====== Material shown ======
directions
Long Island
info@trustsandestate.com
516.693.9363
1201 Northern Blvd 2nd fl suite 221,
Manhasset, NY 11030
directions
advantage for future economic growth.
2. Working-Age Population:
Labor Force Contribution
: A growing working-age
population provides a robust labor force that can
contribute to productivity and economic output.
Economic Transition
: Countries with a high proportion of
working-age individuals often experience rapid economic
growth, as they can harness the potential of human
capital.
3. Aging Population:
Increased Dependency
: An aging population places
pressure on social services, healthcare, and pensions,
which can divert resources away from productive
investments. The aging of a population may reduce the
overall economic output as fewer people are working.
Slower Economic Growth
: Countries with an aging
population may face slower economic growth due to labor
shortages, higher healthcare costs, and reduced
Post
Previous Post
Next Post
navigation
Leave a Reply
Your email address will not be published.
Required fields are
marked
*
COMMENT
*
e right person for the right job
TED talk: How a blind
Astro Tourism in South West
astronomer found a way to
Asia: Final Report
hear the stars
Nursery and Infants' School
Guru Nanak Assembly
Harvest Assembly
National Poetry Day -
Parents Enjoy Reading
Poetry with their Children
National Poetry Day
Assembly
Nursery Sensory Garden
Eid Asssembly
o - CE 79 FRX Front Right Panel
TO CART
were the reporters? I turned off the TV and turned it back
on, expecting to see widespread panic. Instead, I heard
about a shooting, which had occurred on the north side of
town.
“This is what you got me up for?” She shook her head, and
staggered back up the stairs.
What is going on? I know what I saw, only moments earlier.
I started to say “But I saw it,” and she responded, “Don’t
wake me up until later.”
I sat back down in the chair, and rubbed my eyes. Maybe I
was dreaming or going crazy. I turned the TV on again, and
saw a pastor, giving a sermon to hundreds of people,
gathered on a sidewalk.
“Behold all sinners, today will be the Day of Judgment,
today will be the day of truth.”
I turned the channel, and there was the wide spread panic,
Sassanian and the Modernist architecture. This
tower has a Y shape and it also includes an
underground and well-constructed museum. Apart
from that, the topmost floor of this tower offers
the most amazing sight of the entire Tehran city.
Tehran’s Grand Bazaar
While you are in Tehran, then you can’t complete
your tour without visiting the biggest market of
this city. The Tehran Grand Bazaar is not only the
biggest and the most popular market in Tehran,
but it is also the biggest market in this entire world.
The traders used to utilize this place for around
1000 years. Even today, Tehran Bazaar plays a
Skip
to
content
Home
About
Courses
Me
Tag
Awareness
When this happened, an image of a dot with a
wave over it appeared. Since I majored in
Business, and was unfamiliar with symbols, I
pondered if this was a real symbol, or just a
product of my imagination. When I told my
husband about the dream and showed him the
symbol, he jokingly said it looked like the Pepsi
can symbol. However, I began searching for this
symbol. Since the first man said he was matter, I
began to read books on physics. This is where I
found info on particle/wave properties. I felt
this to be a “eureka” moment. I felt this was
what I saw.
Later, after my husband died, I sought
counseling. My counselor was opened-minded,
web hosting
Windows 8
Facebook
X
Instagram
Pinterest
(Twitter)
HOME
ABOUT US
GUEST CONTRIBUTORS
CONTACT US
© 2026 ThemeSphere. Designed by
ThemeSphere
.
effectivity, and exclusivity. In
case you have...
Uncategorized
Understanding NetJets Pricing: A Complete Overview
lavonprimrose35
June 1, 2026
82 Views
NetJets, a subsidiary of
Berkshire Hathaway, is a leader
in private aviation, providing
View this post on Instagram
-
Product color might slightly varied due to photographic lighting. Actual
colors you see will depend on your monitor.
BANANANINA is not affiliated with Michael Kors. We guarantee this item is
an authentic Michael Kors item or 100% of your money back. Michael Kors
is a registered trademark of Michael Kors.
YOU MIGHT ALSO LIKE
======
| Exercise objective |
The lines you need are those containing "felt"; find them in the records and copy them.

| Answer to this exercise |
found info on particle/wave properties. I felt
this to be a “eureka” moment. I felt this was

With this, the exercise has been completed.